Tinsley confirmed that the same capability for Citrix XenCenter will be available near the end of the year, with another version of VXOA for Microsoft virtualization environments also on the horizon.

Silver Peak has emerged as channel-friendly upstart in the WAN optimization space and one of the most buzzed-about alternatives to Riverbed Technology, which dominates the segment with what most analysts say is a 50 percent to 52 percent share to Silver Peak's roughly 6 percent to 7 percent.

In late 2011, Silver Peak launched an updated channel program, Silver Peak Champions, and in February, went live with what it called the Virtual WAN Optimization Marketplace -- an online site through which customers can access all of Silver Peak's virtual WAN optimization appliances and test-drive them with a 30-day trial license.

According to Tinsley, the marketplace has been a success.

"Ninety percent of the customers doing trials are using our virtual products, either self-service downloads or from channel partners who are doing the downloads and showing them the products," he said. "We see that, as part and parcel of making the products open and free to try, we increase our channel leverage."

Tinsley said solution providers and distributors were trying out the idea of hosting the Silver Peak marketplace on their own sites, so Silver Peak forged ahead with a franchise model for doing so. Sixteen of Silver Peak's partners now offer the portal as a micro-site.

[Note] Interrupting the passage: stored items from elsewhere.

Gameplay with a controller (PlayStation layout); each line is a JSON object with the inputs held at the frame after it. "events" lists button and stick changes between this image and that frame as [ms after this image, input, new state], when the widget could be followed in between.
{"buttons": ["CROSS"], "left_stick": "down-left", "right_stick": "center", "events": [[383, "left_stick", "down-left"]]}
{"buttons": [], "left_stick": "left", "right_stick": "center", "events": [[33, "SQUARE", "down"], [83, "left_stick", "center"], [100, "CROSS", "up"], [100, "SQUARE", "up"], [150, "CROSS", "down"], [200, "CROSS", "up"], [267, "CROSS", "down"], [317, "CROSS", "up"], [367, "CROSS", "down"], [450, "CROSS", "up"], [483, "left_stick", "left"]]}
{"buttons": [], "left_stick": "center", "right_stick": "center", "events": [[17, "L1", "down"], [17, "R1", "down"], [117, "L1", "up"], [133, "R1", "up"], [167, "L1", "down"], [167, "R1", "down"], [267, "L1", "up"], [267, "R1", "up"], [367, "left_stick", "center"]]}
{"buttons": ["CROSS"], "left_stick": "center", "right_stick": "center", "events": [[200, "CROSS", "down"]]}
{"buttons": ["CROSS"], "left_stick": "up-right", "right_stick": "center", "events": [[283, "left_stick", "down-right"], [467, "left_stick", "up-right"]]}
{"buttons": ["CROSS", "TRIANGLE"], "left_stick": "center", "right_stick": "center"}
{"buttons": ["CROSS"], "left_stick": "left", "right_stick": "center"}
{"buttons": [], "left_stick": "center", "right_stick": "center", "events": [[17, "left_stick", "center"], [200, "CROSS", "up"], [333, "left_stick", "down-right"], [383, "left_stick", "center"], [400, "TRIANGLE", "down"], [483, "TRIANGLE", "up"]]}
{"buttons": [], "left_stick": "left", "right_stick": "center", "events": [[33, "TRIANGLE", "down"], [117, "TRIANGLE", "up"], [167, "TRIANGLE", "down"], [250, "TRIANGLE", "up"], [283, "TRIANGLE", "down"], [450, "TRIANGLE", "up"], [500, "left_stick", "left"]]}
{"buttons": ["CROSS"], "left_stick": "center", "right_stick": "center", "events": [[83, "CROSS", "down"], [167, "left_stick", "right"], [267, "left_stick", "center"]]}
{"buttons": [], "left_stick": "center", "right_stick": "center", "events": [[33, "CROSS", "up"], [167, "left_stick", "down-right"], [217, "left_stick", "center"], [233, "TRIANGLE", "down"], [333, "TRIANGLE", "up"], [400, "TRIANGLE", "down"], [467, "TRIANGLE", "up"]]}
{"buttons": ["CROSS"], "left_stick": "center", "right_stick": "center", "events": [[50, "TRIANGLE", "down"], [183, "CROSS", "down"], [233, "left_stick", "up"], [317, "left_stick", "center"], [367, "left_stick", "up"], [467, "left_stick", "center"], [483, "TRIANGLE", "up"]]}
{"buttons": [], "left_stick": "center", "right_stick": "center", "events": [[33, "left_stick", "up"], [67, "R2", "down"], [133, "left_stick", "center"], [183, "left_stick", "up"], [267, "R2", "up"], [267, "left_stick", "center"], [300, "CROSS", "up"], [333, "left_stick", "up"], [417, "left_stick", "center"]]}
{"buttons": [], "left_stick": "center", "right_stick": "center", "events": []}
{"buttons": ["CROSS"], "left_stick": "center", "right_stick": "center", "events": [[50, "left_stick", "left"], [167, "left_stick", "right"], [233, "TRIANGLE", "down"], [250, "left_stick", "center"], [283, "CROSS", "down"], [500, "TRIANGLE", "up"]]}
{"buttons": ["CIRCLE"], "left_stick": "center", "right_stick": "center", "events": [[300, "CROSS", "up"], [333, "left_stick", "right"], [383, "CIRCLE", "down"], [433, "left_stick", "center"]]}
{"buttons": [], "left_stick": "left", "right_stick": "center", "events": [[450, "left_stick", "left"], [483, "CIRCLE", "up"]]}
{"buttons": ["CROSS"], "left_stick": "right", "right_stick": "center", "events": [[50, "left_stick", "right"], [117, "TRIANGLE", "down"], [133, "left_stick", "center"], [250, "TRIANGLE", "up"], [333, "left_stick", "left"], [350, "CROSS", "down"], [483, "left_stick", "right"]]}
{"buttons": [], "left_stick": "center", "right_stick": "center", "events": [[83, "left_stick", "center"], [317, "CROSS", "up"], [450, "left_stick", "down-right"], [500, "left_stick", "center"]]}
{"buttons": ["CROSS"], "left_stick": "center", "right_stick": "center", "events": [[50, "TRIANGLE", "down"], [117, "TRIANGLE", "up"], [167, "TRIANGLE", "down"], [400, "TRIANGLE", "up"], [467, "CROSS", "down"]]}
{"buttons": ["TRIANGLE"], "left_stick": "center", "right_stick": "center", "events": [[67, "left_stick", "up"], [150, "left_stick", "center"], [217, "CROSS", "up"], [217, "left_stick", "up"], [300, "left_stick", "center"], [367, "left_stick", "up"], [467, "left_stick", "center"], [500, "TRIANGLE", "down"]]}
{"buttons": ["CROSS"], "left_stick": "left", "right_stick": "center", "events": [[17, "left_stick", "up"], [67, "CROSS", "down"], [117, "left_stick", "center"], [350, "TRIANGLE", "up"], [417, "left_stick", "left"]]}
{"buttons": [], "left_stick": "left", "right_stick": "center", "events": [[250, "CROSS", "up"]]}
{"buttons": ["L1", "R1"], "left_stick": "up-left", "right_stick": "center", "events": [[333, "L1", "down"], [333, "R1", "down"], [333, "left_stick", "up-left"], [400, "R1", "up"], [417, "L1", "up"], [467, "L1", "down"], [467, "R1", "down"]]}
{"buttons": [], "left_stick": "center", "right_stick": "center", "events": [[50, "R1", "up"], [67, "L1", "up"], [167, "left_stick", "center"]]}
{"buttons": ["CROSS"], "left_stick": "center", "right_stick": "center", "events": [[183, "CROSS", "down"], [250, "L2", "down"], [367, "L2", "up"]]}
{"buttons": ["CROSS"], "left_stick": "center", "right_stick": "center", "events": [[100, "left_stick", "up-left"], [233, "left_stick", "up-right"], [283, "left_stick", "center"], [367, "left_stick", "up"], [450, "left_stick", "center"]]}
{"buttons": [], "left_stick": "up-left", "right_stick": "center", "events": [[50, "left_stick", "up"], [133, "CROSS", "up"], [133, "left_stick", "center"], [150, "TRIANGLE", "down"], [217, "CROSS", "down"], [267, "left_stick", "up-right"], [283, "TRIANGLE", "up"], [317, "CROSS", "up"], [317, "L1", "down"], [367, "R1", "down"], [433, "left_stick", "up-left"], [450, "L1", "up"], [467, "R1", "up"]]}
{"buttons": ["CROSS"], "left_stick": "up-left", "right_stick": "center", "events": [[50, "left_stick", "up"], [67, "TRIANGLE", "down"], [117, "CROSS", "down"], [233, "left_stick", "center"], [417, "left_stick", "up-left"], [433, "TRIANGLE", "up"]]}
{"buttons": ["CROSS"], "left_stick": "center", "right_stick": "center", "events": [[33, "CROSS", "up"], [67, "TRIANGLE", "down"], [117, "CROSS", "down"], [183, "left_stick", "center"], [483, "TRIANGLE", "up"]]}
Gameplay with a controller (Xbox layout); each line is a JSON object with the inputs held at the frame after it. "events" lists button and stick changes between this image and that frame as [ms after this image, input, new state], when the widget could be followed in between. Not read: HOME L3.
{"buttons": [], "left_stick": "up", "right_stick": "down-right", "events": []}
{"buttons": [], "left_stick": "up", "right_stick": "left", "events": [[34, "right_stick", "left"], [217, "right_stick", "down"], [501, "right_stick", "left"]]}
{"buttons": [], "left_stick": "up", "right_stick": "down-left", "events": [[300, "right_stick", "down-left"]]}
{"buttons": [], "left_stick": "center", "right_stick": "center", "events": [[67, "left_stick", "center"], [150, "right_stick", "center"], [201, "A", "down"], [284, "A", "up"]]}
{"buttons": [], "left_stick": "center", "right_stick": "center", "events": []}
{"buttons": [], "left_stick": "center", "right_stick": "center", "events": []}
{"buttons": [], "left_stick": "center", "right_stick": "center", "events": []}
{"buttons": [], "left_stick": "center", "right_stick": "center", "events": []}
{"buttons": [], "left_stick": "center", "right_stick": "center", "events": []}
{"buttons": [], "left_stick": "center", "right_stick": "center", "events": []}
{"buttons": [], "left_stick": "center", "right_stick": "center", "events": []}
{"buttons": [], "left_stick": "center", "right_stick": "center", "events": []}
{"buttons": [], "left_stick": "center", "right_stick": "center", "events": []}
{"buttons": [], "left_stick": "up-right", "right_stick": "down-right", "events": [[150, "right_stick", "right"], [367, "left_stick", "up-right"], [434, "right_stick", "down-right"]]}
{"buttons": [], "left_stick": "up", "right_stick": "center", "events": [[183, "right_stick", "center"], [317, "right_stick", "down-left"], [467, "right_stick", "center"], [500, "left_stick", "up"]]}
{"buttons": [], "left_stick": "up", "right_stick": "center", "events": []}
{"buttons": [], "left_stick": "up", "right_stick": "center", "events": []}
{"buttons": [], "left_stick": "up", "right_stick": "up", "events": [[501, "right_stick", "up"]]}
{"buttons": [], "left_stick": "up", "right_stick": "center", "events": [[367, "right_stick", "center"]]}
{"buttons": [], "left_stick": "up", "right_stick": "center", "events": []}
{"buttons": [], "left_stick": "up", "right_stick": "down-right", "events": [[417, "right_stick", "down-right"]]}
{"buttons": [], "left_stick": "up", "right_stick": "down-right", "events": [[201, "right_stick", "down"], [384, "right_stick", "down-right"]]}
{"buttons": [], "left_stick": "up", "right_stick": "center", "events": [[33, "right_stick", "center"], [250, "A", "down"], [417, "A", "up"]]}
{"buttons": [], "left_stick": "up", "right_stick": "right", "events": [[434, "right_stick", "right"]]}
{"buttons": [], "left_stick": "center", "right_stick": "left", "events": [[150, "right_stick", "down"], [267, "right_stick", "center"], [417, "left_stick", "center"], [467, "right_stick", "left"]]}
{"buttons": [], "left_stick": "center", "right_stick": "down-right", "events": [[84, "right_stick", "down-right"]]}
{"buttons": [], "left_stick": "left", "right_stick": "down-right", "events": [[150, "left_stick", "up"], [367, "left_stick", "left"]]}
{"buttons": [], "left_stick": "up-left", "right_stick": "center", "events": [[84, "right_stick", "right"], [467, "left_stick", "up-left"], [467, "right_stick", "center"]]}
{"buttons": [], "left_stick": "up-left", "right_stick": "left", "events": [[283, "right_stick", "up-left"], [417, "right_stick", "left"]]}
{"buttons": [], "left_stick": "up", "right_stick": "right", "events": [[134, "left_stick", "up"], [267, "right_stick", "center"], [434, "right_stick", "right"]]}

"Virtualization changes a lot of the terms of how you can deliver your product and where the value can ultimately reside in the supply chain," Tinsley explained. "And we found with resellers, just as we found with customers, that a lot of them already really understand VMware and are far down the curve on virtualization. They can embrace this stuff a lot more quickly."

Tinsley didn't provide figures on how much the trial licensing was boosting sales of Silver Peak products, but said that because offering the virtual appliances as trial-able software was so inexpensive for Silver Peak -- at least, compared to providing demo equipment of hardware appliances -- it was a pretty safe bet.

"We know some customers are just window shoppers," he said. "They don't buy anything. But it's really no skin off our back to do it anymore."

Silver Peak is privately held, but Tinsley said its revenue is growing more than 40 percent sequentially. The company not only works through solution provider reseller relationships but also has a lucrative OEM business, including agreements with EMC, Hitachi Data Systems and Dell, with which Silver Peak is a global partner.

Tinsley posits that the increasing importance of virtualization in WAN optimization and the data center will expand Silver Peak's appeal to a wider range of partners. The company's earlier partners were more predisposed toward storage and infrastructure, he said, but a newer set of more application-oriented partners is already emerging.

Virtualziation's role in networking, especially, is something for which there's no turning back, Tinsley said, citing VMware's recent $1.2 billion acquisition of software-defined networking startup Nicira as a prime example.

If you needed a reason to think the tier-one vendors cared about network virtualization and the SDN trend, Tinsley said, "there's your reason."